Drill, drill, drill.... you know the drill..... 

10 Comments:

At 12/15/2011 10:33 PM, Blogger Benjamin Cole said...

Inflation! Oh no, inflation!!!!

Actually, not. Commodities follow global trends, and the US monetary policy no longer calls the tune for the entire planet.

So we see natural gas going down, and bubelah, it is going to stay down. Man will get better and better drilling for shale, and shale is global.

We may actually see fossil fuel gluts in five to 10 years. (Apologies--there are no gluts or shortages, only supply, demand and price. But I am using layman's lexicon).

 
At 12/16/2011 1:16 AM, Blogger truth or consequences said...

yep Benjamin, that prediction: "We may actually see fossil fuel gluts in five to 10 years" is one that's been nagging at me for a while now.

The Alberta oil sands need about 65-70 dollars a barrel to break even. Given the billions that are currently being invested in that giant construction boom up there (to double production in the next 5-8 years)....if oil drops to close to that it will be a major shock to the Canadian economy as a whole...not to mention lost tax/royalty revenue.

Another Alberta boom going bust? It has happened before...a few times even. Scary stuff but very much imagineable.

I think in another year it will be time to lighten up on focused oil sands producers...just in case.

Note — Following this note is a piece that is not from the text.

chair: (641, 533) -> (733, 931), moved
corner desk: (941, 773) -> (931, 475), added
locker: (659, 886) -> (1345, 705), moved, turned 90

Exxon, Chevron and the like may just put their plants on care and maintenance for a few years and carry on....but the focused guys will get killed in that scenario.

 
At 12/16/2011 5:22 AM, Blogger rjs said...

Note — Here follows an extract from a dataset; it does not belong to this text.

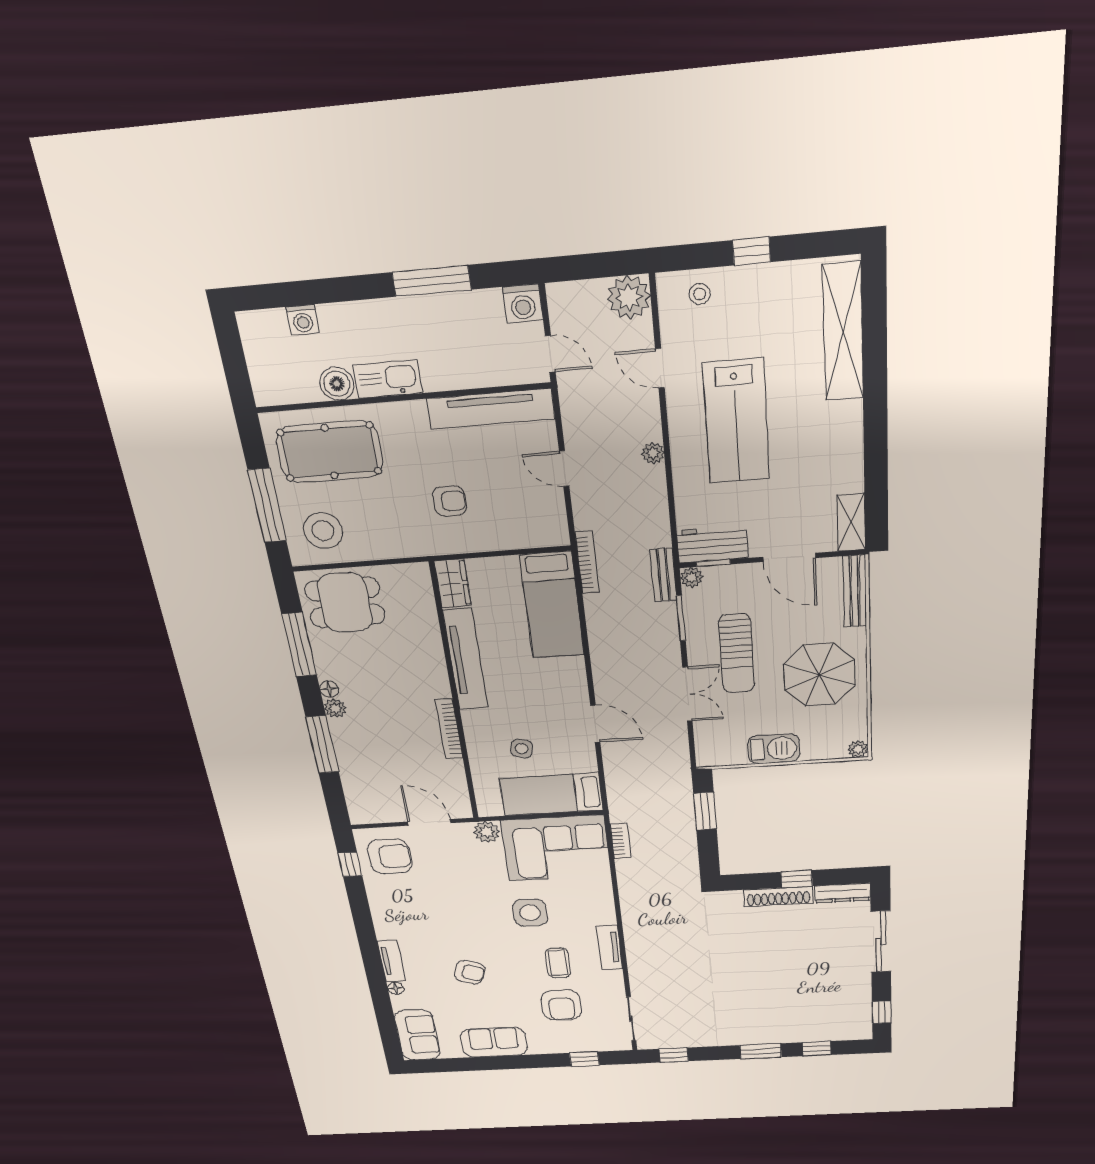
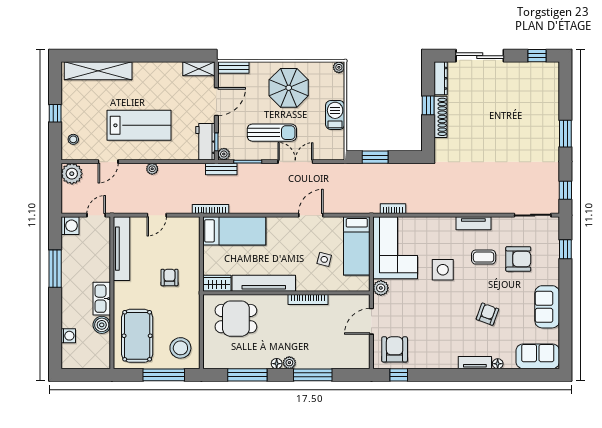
bench: (855, 591) -> (233, 67), width x0.73
dining table: (345, 603) -> (236, 319), moved, turned 90
window: (817, 1049) -> (565, 97), removed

iran just found the world's largest gas field just offshore in the caspian; maybe theyll have the renaissance first...

 
At 12/16/2011 11:29 AM, Blogger VangelV said...

It's the fact that gas prices are now both low and stable that makes it such an attractive source of energy for American manufacturers.

But low prices makes gas production unattractive to producers. You can't have sustainable supply by having producers chewing through capital.

 
At 12/16/2011 11:34 AM, Blogger VangelV said...

The Alberta oil sands need about 65-70 dollars a barrel to break even. Given the billions that are currently being invested in that giant construction boom up there (to double production in the next 5-8 years)....if oil drops to close to that it will be a major shock to the Canadian economy as a whole...not to mention lost tax/royalty revenue.

The Alberta increase is tiny. The global depletion rate is running at around 6%. Shale wells, which cost around $5 million a pop only produce around 90 bpd after two years. Do the math.

 
At 1/12/2012 6:16 PM, Blogger Robert said...

So, with the lowest prices for nat gas in a generation, when do we see our utility bills drop?

 
At 1/12/2012 6:16 PM, Blogger Robert said...

So, with the lowest prices for nat gas in a generation, when do we see our utility bills drop?

 
At 1/14/2012 12:04 PM, Blogger VangelV said...

So, with the lowest prices for nat gas in a generation, when do we see our utility bills drop?

The utilities have to subsidize alternatives and write down coal and nuclear assets. It is hard to lower costs when you have to pay for more expensive energy from uneconomic sources that are not as subsidized by shareholders and lenders as the shale gas producers.

 
At 1/14/2012 5:24 PM, Blogger Mark J. Perry said...

Consumers in many parts of the country are seeing lower natural gas prices, see CD post here.

 
At 1/15/2012 9:08 AM, Blogger VangelV said...

Consumers in many parts of the country are seeing lower natural gas prices, see CD post here.

Their costs for gas can come down. But what they pay for electricity, which is being generated by using natural gas, is unlikely to come down thanks to the mandates that utilities purchase higher priced power from 'alternative' sources.